[Start Page extract]

Consider reflection from a step potential of height v-knot with E> v-knot, but now with an infinitely high wall added at a distance a from the step.

infinity < x < 0 => v(x) = 0

0≤ x≤ a => v = vknot

x=a => v= infinity

Solve the Schroedinger equation to find ψ(x) for x< 0 and 0 ≤ x ≤ a, solution should contain only one unknown constant.

**2. Homework Equations**

T-Independent Schrodinger EQ

General forms of a wave function.

**3. The Attempt at a Solution**

Is it correct to first assume that all constants are physically possible in both equations? You'll have a reflection and transmission at the first finite barrier, and a reflection (always) at the infinite barrier. That means there are four constants in both equations. If not, can you explain why?

[End Page extract]
[Start Data entries]

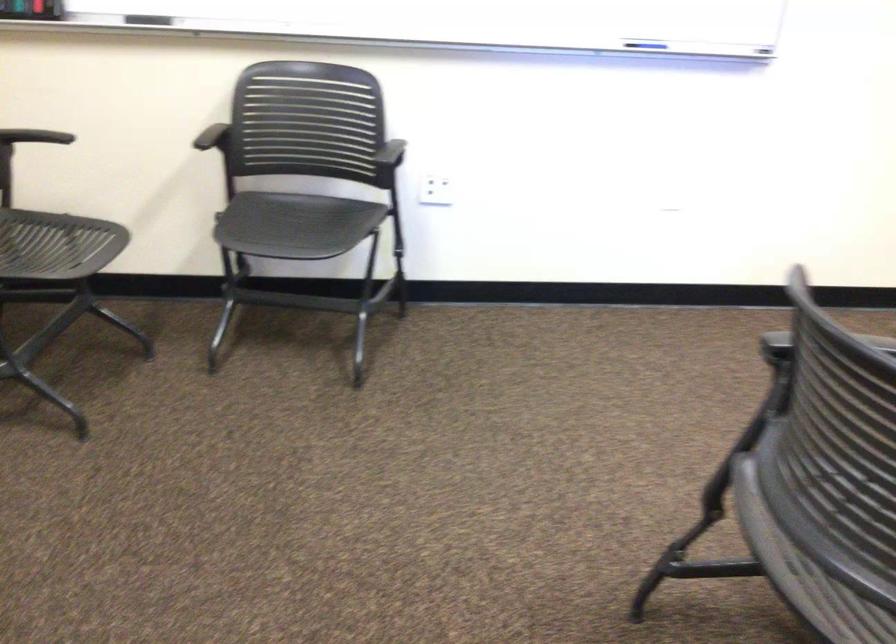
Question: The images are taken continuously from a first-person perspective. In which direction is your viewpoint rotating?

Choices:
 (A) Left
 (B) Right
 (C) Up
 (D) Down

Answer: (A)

[End Data entries]

Tasks and exercises
a) Quote the step potential post word for word, everything from "0≤ x≤ a => v = vknot" down to "a wave function.".
b) In the step potential post, how many unknown constants should the solution contain?
c) Carry on the step potential post from its final sentence.
The listing is separate material and has no connection to the step potential post.

Responses to the exercise
a)
0≤ x≤ a => v = vknot

x=a => v= infinity

Solve the Schroedinger equation to find ψ(x) for x< 0 and 0 ≤ x ≤ a, solution should contain only one unknown constant.

**2. Homework Equations**

T-Independent Schrodinger EQ

General forms of a wave function.

b) Only one unknown constant.

c)
I should have

ψ_1 = A1 cos (k1*x) + B1 sin(k1*x) (or the respective complex exponentials)

ψ_2= A2 cos(k2*x) + B2 sin(k2*x) (this is for the region 0≤x≤a

When I look at the three boundary conditions,

1. ψ_1(0_ = ψ_2(0)

2. dψ_1/dx (0) = dψ_2/dx (0)

3. ψ_2(a) = 0

I get a complicated algebraic relation between the constants that does not simplify.

So I assume I must get rid of one of the constants, but I'm unsure which one.